**Excerto citado**
# # # #
José Augusto França, o primeiro historiador de Amadeo, considera que a sua pintura abstracta de “fins de 1913” permite pôr a hipótese de ele ter sido, senão o primeiro (nunca será possível abarcar os dados historicamente necessários que de vários quadrantes teriam de vir, de Paris a São Petersburgo, para tal afirmação em absoluto) a realizar a passagem por tal caminho, com certeza, porém, um dos primeiros a inscrever-se nessa situação. O que quer dizer, simplificando a afirmação, que segundo este historiador, Amadeo foi um dos primeiros pintores europeus a praticar a abstracção, facto que me parece incerto, nomeadamente em relação a Kandinsky, mas que terá inscrição no meio Parisiense.

Não sendo este o local para me deter, mais circunstanciadamente, no tema de Amadeo e a Abstracção, interessa apenas relevar que, como é sabido, esta obra fulgurante não teve quaisquer consequências no meio artístico português, onde as questões da vanguarda pictórica estiveram então praticamente ausentes. A sua morte em 1918, quando, terminada a Primeira Guerra, se preparava para regressar a Paris, impediu o desenvolvimento natural de uma carreira muito promissora. Apesar da dedicação de amigos, sobretudo Almada Negreiros, e da sua mulher, Lucie Souza Cardoso, Amadeo nunca foi exposto em Portugal antes da década de cinquenta. Então, depois de uma primeira exposição no Porto, na Galeria Alvarez, em 1959, o SNI (Secretariado Nacional de Informação) realizou uma grande exposição retrospectiva que, no ano anterior, fora apresentada em Paris. Houve reflexões entusiasmadas sobre a “descoberta” contemporânea do genial artista. Cito o artista José Escada que, num pequeno excerto, capta um dos traços mais pertinentes da poética da Abstracção: “Na pintura de Souza Cardoso, como em toda a que surgiu depois (cronológica e esteticamente falando), a natureza não está presente na sua aparência exterior, mas nos seus ritmos e cores essenciais.
# # # #
**Registos em bruto**

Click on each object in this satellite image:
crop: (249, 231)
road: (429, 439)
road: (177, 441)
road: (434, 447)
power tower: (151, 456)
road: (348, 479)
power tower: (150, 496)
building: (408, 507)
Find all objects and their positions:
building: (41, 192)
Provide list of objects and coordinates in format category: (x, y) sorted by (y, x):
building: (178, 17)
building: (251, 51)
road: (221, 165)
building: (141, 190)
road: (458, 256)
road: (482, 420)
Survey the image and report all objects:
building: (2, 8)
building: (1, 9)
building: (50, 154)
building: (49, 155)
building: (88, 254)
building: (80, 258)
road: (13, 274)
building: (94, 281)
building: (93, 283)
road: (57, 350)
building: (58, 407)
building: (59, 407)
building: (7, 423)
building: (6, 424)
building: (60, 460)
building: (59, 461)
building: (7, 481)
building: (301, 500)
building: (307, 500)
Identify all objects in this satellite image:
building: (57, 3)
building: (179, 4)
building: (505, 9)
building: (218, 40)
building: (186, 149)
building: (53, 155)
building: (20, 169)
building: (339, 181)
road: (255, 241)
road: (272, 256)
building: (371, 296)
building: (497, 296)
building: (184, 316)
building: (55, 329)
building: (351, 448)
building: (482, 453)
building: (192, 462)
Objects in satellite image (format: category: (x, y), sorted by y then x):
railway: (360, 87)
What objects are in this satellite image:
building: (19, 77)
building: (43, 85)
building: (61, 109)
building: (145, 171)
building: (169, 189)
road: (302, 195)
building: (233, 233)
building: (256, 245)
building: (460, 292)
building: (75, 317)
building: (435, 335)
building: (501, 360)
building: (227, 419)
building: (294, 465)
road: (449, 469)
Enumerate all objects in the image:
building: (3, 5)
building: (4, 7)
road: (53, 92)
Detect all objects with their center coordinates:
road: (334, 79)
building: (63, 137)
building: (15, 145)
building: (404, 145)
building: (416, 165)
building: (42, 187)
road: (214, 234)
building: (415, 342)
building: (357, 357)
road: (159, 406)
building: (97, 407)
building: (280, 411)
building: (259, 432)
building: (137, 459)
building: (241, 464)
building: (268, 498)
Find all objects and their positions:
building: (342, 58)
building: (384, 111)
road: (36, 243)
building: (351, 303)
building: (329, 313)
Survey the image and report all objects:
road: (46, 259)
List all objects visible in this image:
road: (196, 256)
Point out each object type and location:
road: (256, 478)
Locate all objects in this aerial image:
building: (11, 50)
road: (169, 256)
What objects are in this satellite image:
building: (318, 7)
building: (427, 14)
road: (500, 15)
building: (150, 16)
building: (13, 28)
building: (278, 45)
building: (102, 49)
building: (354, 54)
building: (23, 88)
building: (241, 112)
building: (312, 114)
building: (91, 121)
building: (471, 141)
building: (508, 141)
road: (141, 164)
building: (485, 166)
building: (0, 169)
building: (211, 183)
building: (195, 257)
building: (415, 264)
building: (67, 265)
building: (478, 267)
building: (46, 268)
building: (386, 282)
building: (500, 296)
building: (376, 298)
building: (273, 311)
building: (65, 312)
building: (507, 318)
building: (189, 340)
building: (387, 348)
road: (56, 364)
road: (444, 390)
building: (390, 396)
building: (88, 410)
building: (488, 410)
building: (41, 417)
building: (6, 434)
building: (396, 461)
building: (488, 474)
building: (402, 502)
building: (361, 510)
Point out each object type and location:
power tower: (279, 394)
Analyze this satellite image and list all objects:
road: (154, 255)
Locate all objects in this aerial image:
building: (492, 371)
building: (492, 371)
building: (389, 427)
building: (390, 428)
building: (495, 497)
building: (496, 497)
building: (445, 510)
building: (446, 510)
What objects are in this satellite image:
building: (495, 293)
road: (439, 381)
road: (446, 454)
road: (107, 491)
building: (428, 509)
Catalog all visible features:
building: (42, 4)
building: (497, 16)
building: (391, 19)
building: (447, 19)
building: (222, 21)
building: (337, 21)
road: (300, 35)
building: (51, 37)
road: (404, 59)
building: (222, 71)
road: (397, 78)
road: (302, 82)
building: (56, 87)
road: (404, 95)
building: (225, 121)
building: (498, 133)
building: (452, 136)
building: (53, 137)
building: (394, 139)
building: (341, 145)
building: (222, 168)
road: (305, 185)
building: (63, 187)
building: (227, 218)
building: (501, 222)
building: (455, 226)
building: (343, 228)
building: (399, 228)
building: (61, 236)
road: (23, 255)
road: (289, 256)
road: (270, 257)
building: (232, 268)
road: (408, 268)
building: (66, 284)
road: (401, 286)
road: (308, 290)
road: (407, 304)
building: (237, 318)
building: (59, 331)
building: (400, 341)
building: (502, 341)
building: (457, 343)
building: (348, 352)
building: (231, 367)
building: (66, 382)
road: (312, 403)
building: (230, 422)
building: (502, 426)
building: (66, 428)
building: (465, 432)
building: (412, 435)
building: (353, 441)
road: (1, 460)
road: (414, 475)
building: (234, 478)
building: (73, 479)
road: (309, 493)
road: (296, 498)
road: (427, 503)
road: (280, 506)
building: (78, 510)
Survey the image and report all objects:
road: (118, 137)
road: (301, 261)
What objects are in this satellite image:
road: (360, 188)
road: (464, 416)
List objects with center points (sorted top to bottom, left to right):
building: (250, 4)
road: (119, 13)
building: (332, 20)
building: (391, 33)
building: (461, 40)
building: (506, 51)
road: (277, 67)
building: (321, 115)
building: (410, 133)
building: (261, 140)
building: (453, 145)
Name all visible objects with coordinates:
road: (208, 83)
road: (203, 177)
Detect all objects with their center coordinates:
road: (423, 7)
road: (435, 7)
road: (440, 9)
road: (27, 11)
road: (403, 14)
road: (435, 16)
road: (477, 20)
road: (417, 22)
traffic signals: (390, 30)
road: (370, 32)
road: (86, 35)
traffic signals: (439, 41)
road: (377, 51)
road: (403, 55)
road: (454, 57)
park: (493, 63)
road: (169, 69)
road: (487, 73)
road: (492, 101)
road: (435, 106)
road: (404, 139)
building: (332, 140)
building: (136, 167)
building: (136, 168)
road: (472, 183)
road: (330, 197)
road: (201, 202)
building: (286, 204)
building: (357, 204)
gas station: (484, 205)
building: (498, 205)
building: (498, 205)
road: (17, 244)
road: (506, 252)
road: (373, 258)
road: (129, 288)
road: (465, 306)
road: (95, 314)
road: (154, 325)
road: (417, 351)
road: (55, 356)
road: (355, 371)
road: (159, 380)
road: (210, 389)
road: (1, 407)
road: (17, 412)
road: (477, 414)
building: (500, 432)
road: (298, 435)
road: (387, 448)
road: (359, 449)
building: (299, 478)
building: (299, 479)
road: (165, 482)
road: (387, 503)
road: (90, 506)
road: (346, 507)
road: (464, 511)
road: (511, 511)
# # # #
**Instruções do exercício**
De acordo com o excerto sobre Amadeo, porque é que José Augusto França não afirma que Amadeo foi o primeiro a realizar a passagem para a pintura abstrata? Responda em uma a três frases.

**Resposta completa**
Porque, segundo França, nunca será possível abarcar os dados historicamente necessários para tal afirmação em absoluto. Esses dados teriam de vir de vários quadrantes, de Paris a São Petersburgo. Por isso, ele considera Amadeo apenas, com certeza, um dos primeiros.